- Press conference/protest: 4:30PM, Tuesday, April 9
2nd floor, City Hall, 121 N. LaSalle St., Chicago. Protest to follow press conference.
Opponents are demanding that public subsidies for both Lincoln Yards and ’78’ projects be scrapped and TIF funds invested in public schools, affordable housing in distressed neighborhoods.
CHICAGO—As part of sweeping public opposition to $2.4 billion in public subsidies for two new luxury neighborhoods, CTU members and allies will hold a press conference and protest beginning at 4:30 p.m. on Tuesday, April 9 at City Hall, 121 N. LaSalle St.
The press conference and protest are part of a series of actions that aim to scrap multi-billion dollar public handouts to the luxury development projects.
Educators and grassroots organizers want TIF funds to be spent instead in economically distressed neighborhoods as TIFs were originally designed, to alleviate Chicago’s critical shortage of affordable housing and adequately fund the city’s public school communities.
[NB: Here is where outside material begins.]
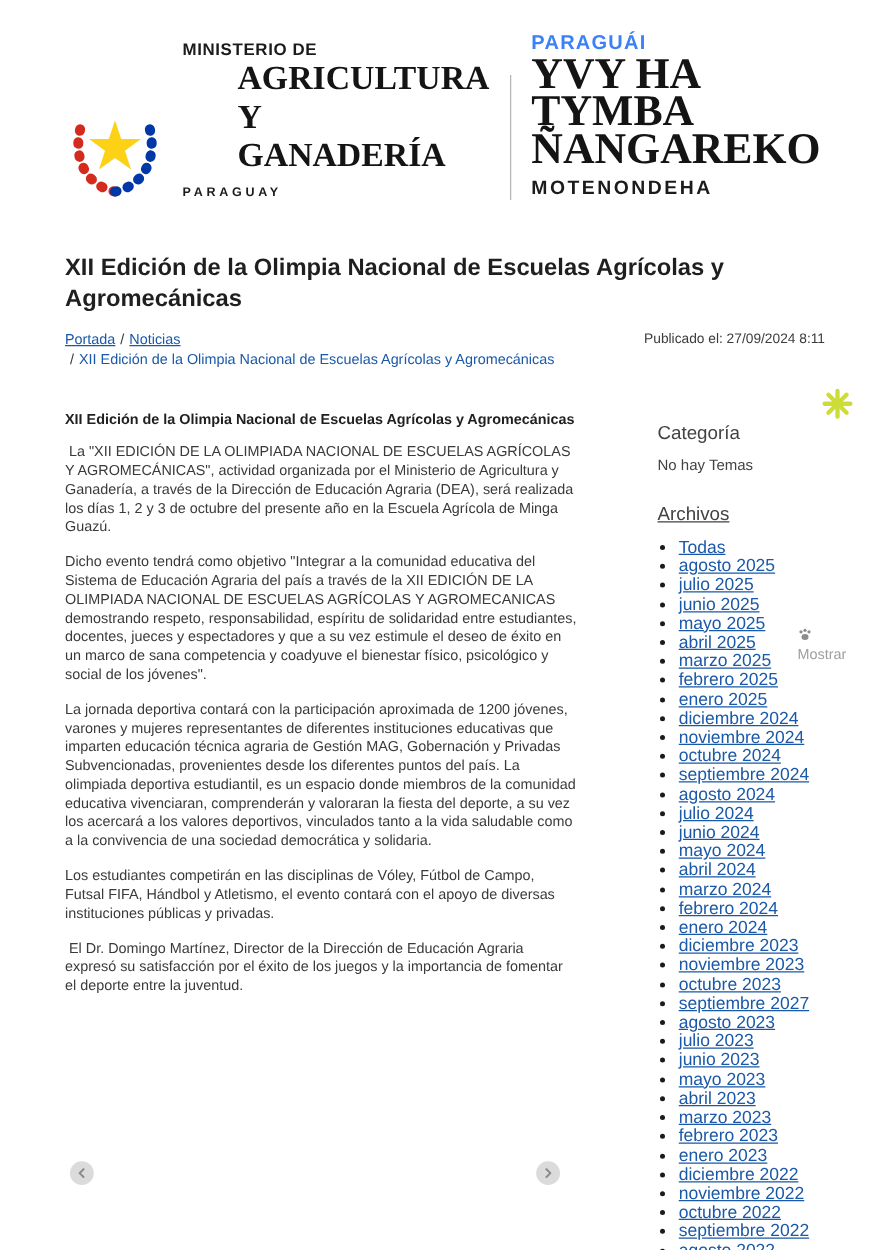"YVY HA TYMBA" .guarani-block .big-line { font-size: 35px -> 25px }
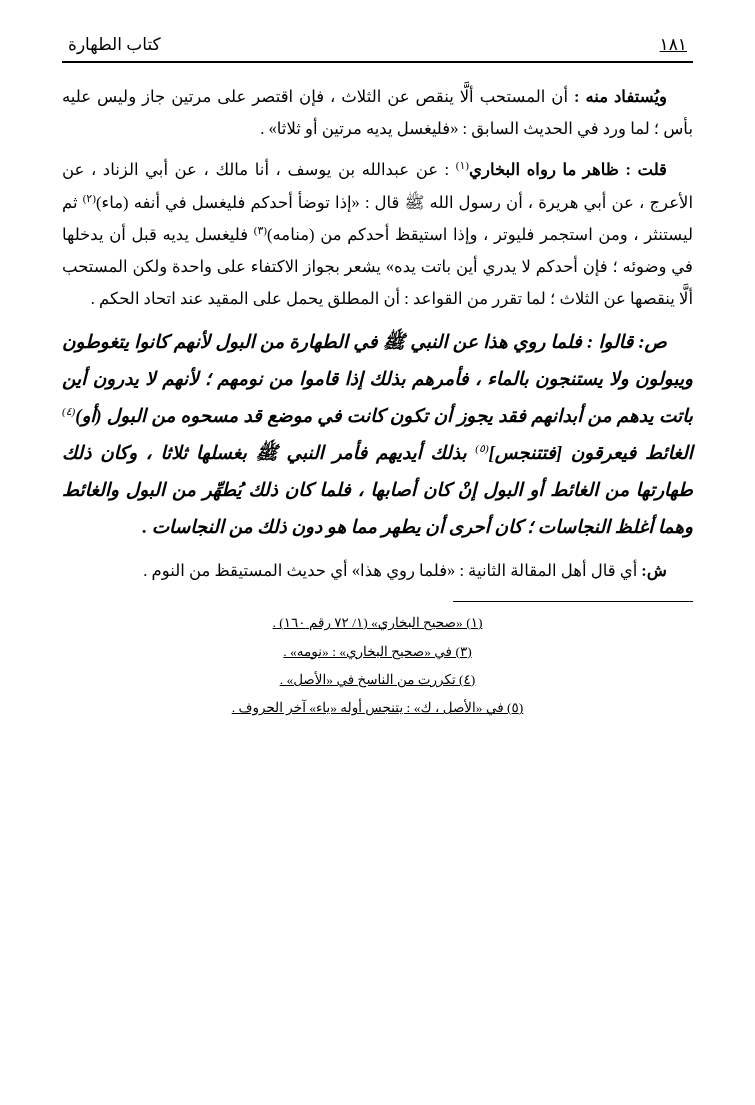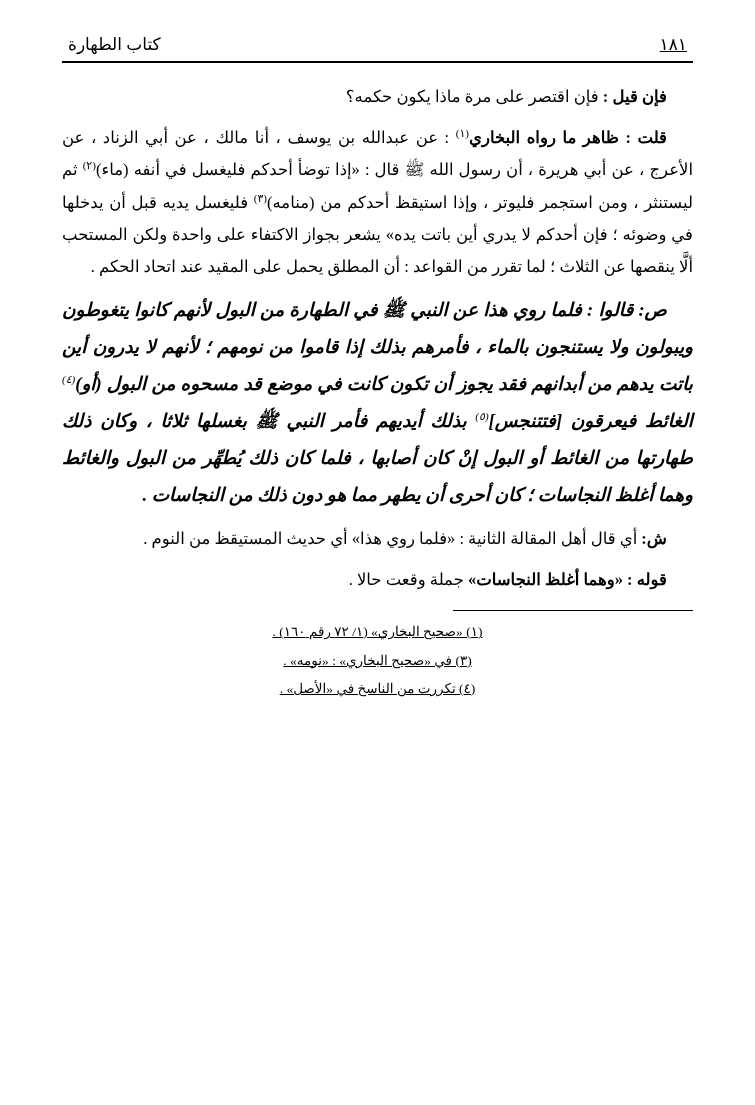"ويُستفاد منه : أن المستحب" p.para { html: none -> <p><span>ويُستفاد منه :</span><span> أن المستحب ألَّا ينقص عن الثلاث ، فإن اقتصر على مرتين جاز وليس عليه بأس ؛ لما ورد في الحديث السابق : «فليغسل يديه مرتين أو ثلاثا» .</span></p> }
The massive outlay of public funds would more than fully fund the CTU’s contract demands to ensure that each school community has smaller class sizes, wrap-around supports, special education services, adequate numbers of bilingual education teachers, a school library—with a librarian—and other critical frontline staff.
Lincoln Yards’ TIF will cost Chicagoans $900 million in direct infrastructure costs and $400 million in financing, while the “78” will cost taxpayers $700 million in direct costs and $400 million in financing. The costs to taxpayers for both projects could also rise, while public schools expect to lose upwards of a billion dollars in funding from the handouts that would otherwise have gone to CPS.
Opponents have called the public subsidies to the luxury developers another ‘parking meter deal‘, in a parallel to former Mayor Richard Daley’s despised and massively costly sell-off of public revenue from the city’s parking meters to politically connected investors.
Lone Star, one of two Lincoln Yards financial partners whose wholly owned subsidiary stands to receive half of the first proposed Lincoln Yards TIF payout of $490 million, is built on a business model of private equity pillage that includes payday loans, bulk home loan buying and ruthless mortgage foreclosure tactics. CEO John Grayken’s multi-billion dollar company has been sued in New York for profiting from the foreclosure pushout of that city’s Black families. Activists say his profiteering from Lincoln Yards underscores the projects’ distorted agendas.